◆ **PROVIDED INFORMATION**:

+ + + + +

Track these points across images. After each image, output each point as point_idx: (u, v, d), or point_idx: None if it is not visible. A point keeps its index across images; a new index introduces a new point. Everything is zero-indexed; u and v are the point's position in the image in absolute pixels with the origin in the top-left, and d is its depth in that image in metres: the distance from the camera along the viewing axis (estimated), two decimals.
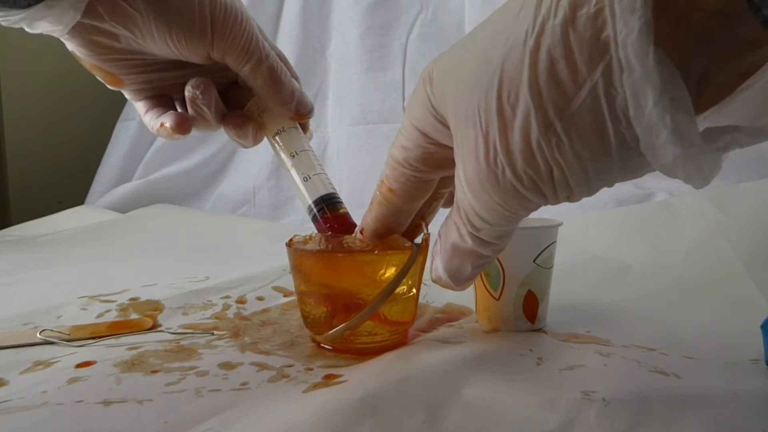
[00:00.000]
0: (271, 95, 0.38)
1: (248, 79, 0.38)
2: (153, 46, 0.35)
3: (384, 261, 0.37)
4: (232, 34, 0.35)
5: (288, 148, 0.42)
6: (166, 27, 0.34)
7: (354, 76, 1.09)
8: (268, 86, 0.38)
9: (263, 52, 0.37)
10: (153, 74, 0.39)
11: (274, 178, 1.17)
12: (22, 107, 1.35)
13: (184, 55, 0.37)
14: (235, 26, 0.35)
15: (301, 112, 0.40)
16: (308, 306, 0.40)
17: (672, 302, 0.51)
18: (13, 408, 0.31)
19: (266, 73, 0.37)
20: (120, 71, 0.38)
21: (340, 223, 0.41)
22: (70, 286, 0.59)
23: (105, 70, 0.38)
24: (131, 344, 0.42)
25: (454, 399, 0.31)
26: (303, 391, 0.33)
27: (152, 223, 1.04)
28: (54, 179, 1.41)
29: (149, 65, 0.39)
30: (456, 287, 0.31)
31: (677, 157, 0.19)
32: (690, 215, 0.65)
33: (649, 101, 0.19)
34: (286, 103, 0.39)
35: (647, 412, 0.29)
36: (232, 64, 0.37)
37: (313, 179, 0.41)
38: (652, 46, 0.18)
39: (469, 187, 0.25)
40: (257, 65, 0.37)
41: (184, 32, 0.34)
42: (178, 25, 0.34)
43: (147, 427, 0.29)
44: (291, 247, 0.40)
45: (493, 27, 0.23)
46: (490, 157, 0.23)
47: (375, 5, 1.09)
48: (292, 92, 0.39)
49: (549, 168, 0.22)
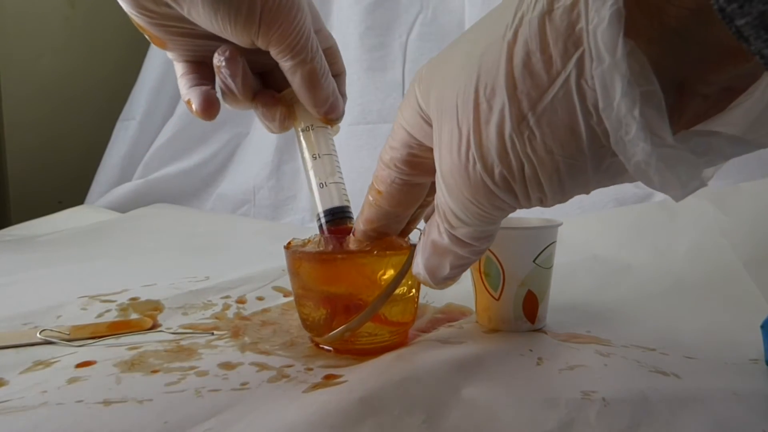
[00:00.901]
0: (305, 96, 0.37)
1: (287, 74, 0.37)
2: (198, 20, 0.34)
3: (383, 262, 0.37)
4: (280, 29, 0.34)
5: (311, 149, 0.41)
6: (212, 6, 0.32)
7: (354, 76, 1.08)
8: (304, 87, 0.37)
9: (310, 52, 0.35)
10: (197, 41, 0.38)
11: (274, 178, 1.17)
12: (22, 107, 1.35)
13: (228, 37, 0.35)
14: (286, 21, 0.34)
15: (330, 117, 0.39)
16: (307, 309, 0.40)
17: (672, 302, 0.51)
18: (13, 408, 0.31)
19: (306, 74, 0.36)
20: (164, 36, 0.37)
21: (344, 236, 0.40)
22: (70, 286, 0.59)
23: (150, 32, 0.37)
24: (131, 344, 0.42)
25: (454, 399, 0.31)
26: (303, 391, 0.33)
27: (152, 223, 1.04)
28: (54, 179, 1.41)
29: (194, 35, 0.37)
30: (434, 286, 0.31)
31: (648, 156, 0.19)
32: (690, 215, 0.65)
33: (617, 92, 0.18)
34: (317, 107, 0.38)
35: (647, 412, 0.29)
36: (275, 55, 0.36)
37: (329, 187, 0.40)
38: (621, 35, 0.18)
39: (444, 182, 0.24)
40: (300, 65, 0.36)
41: (230, 16, 0.33)
42: (226, 7, 0.32)
43: (147, 427, 0.29)
44: (289, 250, 0.40)
45: (480, 25, 0.24)
46: (462, 150, 0.23)
47: (375, 5, 1.09)
48: (327, 97, 0.38)
49: (521, 164, 0.21)
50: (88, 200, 1.33)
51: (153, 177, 1.27)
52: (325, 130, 0.42)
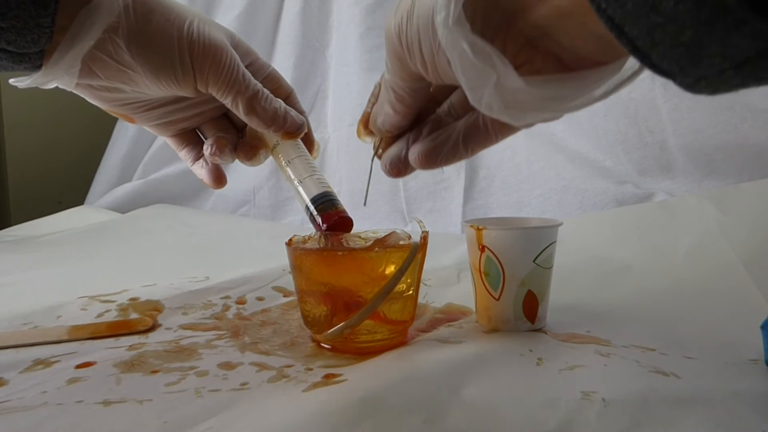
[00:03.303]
0: (253, 122, 0.41)
1: (233, 110, 0.41)
2: (148, 91, 0.39)
3: (383, 258, 0.37)
4: (211, 69, 0.38)
5: (284, 158, 0.44)
6: (153, 75, 0.37)
7: (354, 76, 1.08)
8: (249, 115, 0.40)
9: (243, 83, 0.39)
10: (159, 110, 0.43)
11: (274, 178, 1.17)
12: (22, 108, 1.35)
13: (179, 93, 0.40)
14: (213, 62, 0.38)
15: (289, 131, 0.42)
16: (308, 305, 0.40)
17: (672, 302, 0.51)
18: (13, 408, 0.31)
19: (246, 103, 0.40)
20: (130, 113, 0.43)
21: (334, 220, 0.41)
22: (70, 286, 0.59)
23: (118, 112, 0.43)
24: (131, 344, 0.42)
25: (454, 399, 0.31)
26: (303, 390, 0.33)
27: (152, 223, 1.04)
28: (54, 179, 1.41)
29: (153, 104, 0.43)
30: (378, 132, 0.35)
31: (443, 37, 0.24)
32: (690, 215, 0.65)
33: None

+ + + + +

Transcribe the listing above in full. Pictures are not part of the copy.

◆ **ANSWER TO THE PROBLEM**:
Track these points across images. After each image, output each point as point_idx: (u, v, d), or point_idx: None if it is not visible. A point keeps its index across images; a new index introduces a new point. Everything is zero-indexed; u and v are the point's position in the image in absolute pixels with the origin in the top-left, and d is its depth in that image in metres: the distance from the camera along the viewing axis (estimated), two decimals.
[00:00.000]
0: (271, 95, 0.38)
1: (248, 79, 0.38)
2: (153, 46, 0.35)
3: (384, 261, 0.37)
4: (232, 34, 0.35)
5: (288, 148, 0.42)
6: (166, 27, 0.34)
7: (354, 76, 1.09)
8: (268, 86, 0.38)
9: (263, 52, 0.37)
10: (153, 74, 0.39)
11: (274, 178, 1.17)
12: (22, 107, 1.35)
13: (184, 55, 0.37)
14: (235, 26, 0.35)
15: (301, 112, 0.40)
16: (308, 306, 0.40)
17: (672, 302, 0.51)
18: (13, 408, 0.31)
19: (266, 73, 0.37)
20: (120, 71, 0.38)
21: (340, 223, 0.41)
22: (70, 286, 0.59)
23: (105, 70, 0.38)
24: (131, 344, 0.42)
25: (454, 399, 0.31)
26: (303, 391, 0.33)
27: (152, 223, 1.04)
28: (54, 179, 1.41)
29: (149, 65, 0.39)
30: (456, 287, 0.31)
31: (677, 157, 0.19)
32: (690, 215, 0.65)
33: (649, 101, 0.19)
34: (286, 103, 0.39)
35: (647, 412, 0.29)
36: (232, 64, 0.37)
37: (313, 179, 0.41)
38: (652, 46, 0.18)
39: (469, 187, 0.25)
40: (257, 65, 0.37)
41: (184, 32, 0.34)
42: (178, 25, 0.34)
43: (147, 427, 0.29)
44: (291, 247, 0.40)
45: (493, 27, 0.23)
46: (490, 157, 0.23)
47: (375, 5, 1.09)
48: (292, 92, 0.39)
49: (549, 168, 0.22)
[00:00.901]
0: (305, 96, 0.37)
1: (287, 74, 0.37)
2: (198, 20, 0.34)
3: (383, 262, 0.37)
4: (280, 29, 0.34)
5: (311, 149, 0.41)
6: (212, 6, 0.32)
7: (354, 76, 1.08)
8: (304, 87, 0.37)
9: (310, 52, 0.35)
10: (197, 41, 0.38)
11: (274, 178, 1.17)
12: (22, 107, 1.35)
13: (228, 37, 0.35)
14: (286, 21, 0.34)
15: (330, 117, 0.39)
16: (307, 309, 0.40)
17: (672, 302, 0.51)
18: (13, 408, 0.31)
19: (306, 74, 0.36)
20: (164, 36, 0.37)
21: (344, 236, 0.40)
22: (70, 286, 0.59)
23: (150, 32, 0.37)
24: (131, 344, 0.42)
25: (454, 399, 0.31)
26: (303, 391, 0.33)
27: (152, 223, 1.04)
28: (54, 179, 1.41)
29: (194, 35, 0.37)
30: (434, 286, 0.31)
31: (648, 156, 0.19)
32: (690, 215, 0.65)
33: (617, 92, 0.18)
34: (317, 107, 0.38)
35: (647, 412, 0.29)
36: (275, 55, 0.36)
37: (329, 187, 0.40)
38: (621, 35, 0.18)
39: (444, 182, 0.24)
40: (300, 65, 0.36)
41: (230, 16, 0.33)
42: (226, 7, 0.32)
43: (147, 427, 0.29)
44: (289, 250, 0.40)
45: (480, 25, 0.24)
46: (462, 150, 0.23)
47: (375, 5, 1.09)
48: (327, 97, 0.38)
49: (521, 164, 0.21)
50: (88, 200, 1.33)
51: (153, 177, 1.27)
52: (325, 130, 0.42)
[00:03.303]
0: (253, 122, 0.41)
1: (233, 110, 0.41)
2: (148, 91, 0.39)
3: (383, 258, 0.37)
4: (211, 69, 0.38)
5: (284, 158, 0.44)
6: (153, 75, 0.37)
7: (354, 76, 1.08)
8: (249, 115, 0.40)
9: (243, 83, 0.39)
10: (159, 110, 0.43)
11: (274, 178, 1.17)
12: (22, 108, 1.35)
13: (179, 93, 0.40)
14: (213, 62, 0.38)
15: (289, 131, 0.42)
16: (308, 305, 0.40)
17: (672, 302, 0.51)
18: (13, 408, 0.31)
19: (246, 103, 0.40)
20: (130, 113, 0.43)
21: (334, 220, 0.41)
22: (70, 286, 0.59)
23: (118, 112, 0.43)
24: (131, 344, 0.42)
25: (454, 399, 0.31)
26: (303, 390, 0.33)
27: (152, 223, 1.04)
28: (54, 179, 1.41)
29: (153, 104, 0.43)
30: (378, 132, 0.35)
31: (443, 37, 0.24)
32: (690, 215, 0.65)
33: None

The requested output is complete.